§ SEZIONE DI TESTO:
29 marzo 2020
Aggiornato 21:00
Politica

L'Iraq verso il voto

Il 30 aprile si rinnoverà il Parlamento. Per ora la camapgna elettorale nella capitale fila liscia ma si temono nuovi attentati. Il governo, guidato da Nuri al-Maliki che punta al terzo mandato, è infatti alle prese con uno dei momenti più sanguinosi nella storia recente del Paese

BAGHDAD – In Iraq ci si prepara alle elezioni del 30 aprile per il rinnovo del Parlamento. A Baghdad le persone attaccano i poster elettorali, le donne passeggiano per strada in una giornata di sole: scene di ordinaria tranquillità. Il timore però è che sia solo una breve parentesi per la capitale irachena, che ormai da lunghi mesi vive nel terrore degli attentati.

§ RIGHE ESTRATTE:
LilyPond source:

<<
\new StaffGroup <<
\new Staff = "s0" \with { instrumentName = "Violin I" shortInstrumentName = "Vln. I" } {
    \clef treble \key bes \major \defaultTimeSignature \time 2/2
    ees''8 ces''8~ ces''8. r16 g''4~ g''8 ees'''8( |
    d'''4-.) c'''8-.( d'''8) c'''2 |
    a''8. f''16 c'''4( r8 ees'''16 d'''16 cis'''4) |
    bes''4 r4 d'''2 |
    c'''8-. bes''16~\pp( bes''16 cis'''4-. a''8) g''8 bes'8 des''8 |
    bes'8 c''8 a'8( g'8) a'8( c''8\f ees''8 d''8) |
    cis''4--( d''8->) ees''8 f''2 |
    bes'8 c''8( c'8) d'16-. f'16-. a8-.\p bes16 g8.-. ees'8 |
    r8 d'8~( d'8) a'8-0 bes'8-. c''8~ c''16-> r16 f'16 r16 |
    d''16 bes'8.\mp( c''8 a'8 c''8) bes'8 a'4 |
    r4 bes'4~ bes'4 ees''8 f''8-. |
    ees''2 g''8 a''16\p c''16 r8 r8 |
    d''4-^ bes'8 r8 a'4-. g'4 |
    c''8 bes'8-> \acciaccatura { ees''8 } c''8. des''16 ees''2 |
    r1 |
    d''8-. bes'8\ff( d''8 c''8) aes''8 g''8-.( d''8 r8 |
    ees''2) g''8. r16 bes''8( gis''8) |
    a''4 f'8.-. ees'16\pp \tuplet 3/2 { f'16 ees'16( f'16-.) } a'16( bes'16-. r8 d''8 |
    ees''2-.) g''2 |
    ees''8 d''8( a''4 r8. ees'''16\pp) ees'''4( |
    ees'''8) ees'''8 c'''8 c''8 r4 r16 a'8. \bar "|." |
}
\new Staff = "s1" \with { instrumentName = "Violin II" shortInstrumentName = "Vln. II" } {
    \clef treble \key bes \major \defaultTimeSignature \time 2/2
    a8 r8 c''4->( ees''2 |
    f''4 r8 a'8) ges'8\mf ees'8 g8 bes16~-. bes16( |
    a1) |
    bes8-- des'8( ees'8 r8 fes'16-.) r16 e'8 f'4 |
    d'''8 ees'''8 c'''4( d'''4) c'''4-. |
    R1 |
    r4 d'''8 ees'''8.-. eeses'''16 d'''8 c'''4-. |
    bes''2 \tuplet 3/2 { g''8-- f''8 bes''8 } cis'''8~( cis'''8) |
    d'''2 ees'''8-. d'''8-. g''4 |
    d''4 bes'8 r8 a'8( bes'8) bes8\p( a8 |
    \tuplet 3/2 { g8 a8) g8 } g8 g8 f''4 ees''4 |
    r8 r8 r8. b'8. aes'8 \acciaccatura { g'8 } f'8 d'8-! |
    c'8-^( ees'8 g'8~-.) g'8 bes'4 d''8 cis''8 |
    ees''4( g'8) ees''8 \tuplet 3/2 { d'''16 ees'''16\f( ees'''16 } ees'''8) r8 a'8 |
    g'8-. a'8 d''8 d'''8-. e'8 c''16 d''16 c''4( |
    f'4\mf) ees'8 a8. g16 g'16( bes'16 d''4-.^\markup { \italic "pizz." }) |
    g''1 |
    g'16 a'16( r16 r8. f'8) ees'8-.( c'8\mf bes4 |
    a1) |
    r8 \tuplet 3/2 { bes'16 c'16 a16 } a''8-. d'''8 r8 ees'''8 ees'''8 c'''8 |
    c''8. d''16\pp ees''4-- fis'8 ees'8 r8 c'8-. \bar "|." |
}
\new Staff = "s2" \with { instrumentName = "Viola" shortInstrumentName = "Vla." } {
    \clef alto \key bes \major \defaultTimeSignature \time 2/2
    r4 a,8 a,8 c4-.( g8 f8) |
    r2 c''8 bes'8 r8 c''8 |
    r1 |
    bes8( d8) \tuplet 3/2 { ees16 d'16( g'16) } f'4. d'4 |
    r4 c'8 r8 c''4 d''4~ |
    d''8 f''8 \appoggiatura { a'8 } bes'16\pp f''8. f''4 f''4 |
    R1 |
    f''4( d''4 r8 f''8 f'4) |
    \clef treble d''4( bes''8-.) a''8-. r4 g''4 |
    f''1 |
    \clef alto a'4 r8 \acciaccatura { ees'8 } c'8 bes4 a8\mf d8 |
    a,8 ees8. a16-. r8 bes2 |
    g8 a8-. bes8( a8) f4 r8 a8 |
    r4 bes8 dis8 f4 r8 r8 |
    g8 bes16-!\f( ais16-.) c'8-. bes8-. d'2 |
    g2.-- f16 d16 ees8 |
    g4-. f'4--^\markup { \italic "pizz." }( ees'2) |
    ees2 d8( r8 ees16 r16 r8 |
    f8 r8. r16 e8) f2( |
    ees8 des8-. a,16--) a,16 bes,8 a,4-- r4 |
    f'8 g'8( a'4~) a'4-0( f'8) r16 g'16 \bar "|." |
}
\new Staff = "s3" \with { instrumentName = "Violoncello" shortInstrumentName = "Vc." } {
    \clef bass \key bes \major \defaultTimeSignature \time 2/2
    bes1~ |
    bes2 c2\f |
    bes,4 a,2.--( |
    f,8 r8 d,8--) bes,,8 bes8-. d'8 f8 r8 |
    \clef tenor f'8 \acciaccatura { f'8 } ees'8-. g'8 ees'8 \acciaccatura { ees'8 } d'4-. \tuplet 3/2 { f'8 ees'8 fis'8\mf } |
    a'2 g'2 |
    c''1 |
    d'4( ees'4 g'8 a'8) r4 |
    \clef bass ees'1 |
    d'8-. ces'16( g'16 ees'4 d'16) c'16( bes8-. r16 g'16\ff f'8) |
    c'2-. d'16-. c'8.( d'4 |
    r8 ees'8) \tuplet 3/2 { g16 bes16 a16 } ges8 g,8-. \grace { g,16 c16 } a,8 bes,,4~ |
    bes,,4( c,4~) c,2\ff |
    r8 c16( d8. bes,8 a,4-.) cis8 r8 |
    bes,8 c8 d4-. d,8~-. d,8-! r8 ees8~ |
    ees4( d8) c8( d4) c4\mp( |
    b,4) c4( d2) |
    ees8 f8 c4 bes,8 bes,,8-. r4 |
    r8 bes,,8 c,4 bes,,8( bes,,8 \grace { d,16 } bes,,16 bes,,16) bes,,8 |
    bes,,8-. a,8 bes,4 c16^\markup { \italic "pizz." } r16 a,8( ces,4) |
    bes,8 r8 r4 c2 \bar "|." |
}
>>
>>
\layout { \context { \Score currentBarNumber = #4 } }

§ LE TUE ISTRUZIONI: Per favore, prosegui l'articolo sulle elezioni in Iraq dal punto in cui si ferma. Le righe sono materiale a sé, separato dall'articolo sulle elezioni in Iraq.

§ RISPOSTA SCRITTA:
Il governo, guidato da Nuri al-Maliki che punta al terzo mandato, è infatti alle prese con uno dei momenti più sanguinosi nella storia recente del Paese. Non si arrestano le tensioni tra la maggioranza sciita e la minoranza sunnita che hanno trasformato l'Iraq in una polveriera a cielo aperto. Si moltiplicano gli attacchi e le bombe che ricordano il periodo più buio della storia irachena post Saddam: dal 2006 al 2008, quando nel Paese si scatenò uno scontro senza precedenti tra sciiti e sunniti che provocò migliaia di morti. Tutti temono che il voto di fine aprile possa offrire l'occasione per riportare indietro le lancette di un Paese che con grandi difficoltà sta tentando di risollevarsi.